Board of Education hears financial impact of capital project

The proposed capital project on the May 15 school ballot would raise taxes by a net of $14 (+.44 percent) for the typical homeowner with a $160,000 assessment once the 1999 capital project is repaid, a fiscal adviser told the Board of Education on Monday night.

“We always maintain a level of conservatism in these figures,” Ben Maslona from Fiscal Advisors and Marketing of Syracuse told board members.

The May 15 capital project would upgrade some grass fields, replace the grass field at the track with a synthetic field, upgrade both the middle school and high school auditoriums and partial replacement of the high school roof.

Board members will hear from the architects at the March 19 meeting regarding more specifics of the estimated $14 million project.

The community vote on the capital project, budget, bus purchase proposal and Board of Education members is scheduled for 7 a.m. (note the new starting time) to 9 p.m. on Tuesday, May 15 in the B-wing gymnasium at the high school, Sacandaga Road.
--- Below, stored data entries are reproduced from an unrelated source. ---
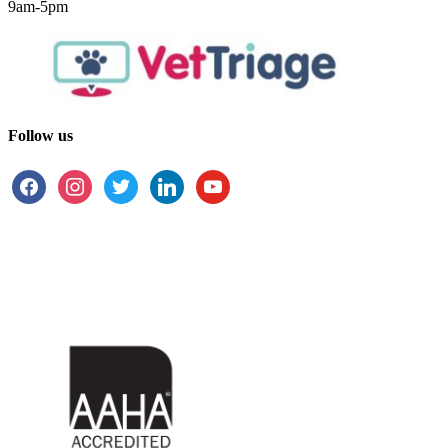
9am-5pm
Follow us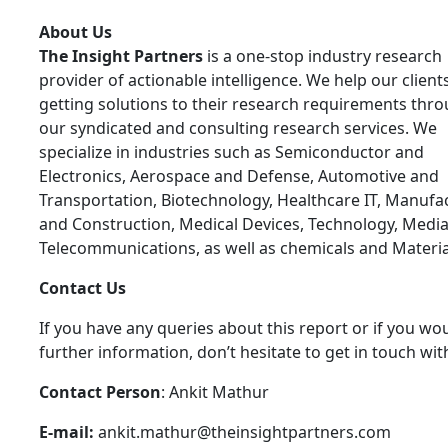
About Us
The Insight Partners
is a one-stop industry research
provider of actionable intelligence. We help our clients
getting solutions to their research requirements thr
our syndicated and consulting research services. We
specialize in industries such as Semiconductor and
Electronics, Aerospace and Defense, Automotive and
Transportation, Biotechnology, Healthcare IT, Manufa
and Construction, Medical Devices, Technology, Media
Telecommunications, as well as chemicals and Materia
Contact Us
If you have any queries about this report or if you wou
further information, don’t hesitate to get in touch wit
Contact Person
: Ankit Mathur
E-mail:
ankit.mathur@theinsightpartners.com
Maslona noted several items about the capital project:

  • State building aid ratio is 74.3 percent. That means that 74.3 percent of the cost of the projects will be returned to Scotia-Glenville through higher state building aid, which he noted is typically not altered in state budgets.
  • He estimated that 99 percent of the project will be eligible for building aid.
  • Since it is reconstruction, the aid would be repaid over a 15 year period. The district’s net cost each year from 2021-2035 would be an average of $375,773. That amount would create a tax increase of $0.269 per $1,000 assessed value (+1.31 percent) or $43.04 for a home assessed at $160,000.
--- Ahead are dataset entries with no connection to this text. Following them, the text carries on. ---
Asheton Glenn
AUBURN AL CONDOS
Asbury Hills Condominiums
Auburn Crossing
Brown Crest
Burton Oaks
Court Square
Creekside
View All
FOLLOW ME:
However, Maslona also noted that the district’s capital project from 1999 (which added the sixth grade wing at the MS as well as elementary additions) will be repaid before the payments on this project begin, wiping about $250,000 per year from the budget.

That would mean a NET debt increase of $125,000 per year for the proposed capital project or 9 cents per $1,000 assessed value (+.44 percent), or $14.40 per year for the home assessed at $160,000.

  • The district would receive $814,096 in additional state aid from 2021-2035 during repayment of the loans to pay for the project.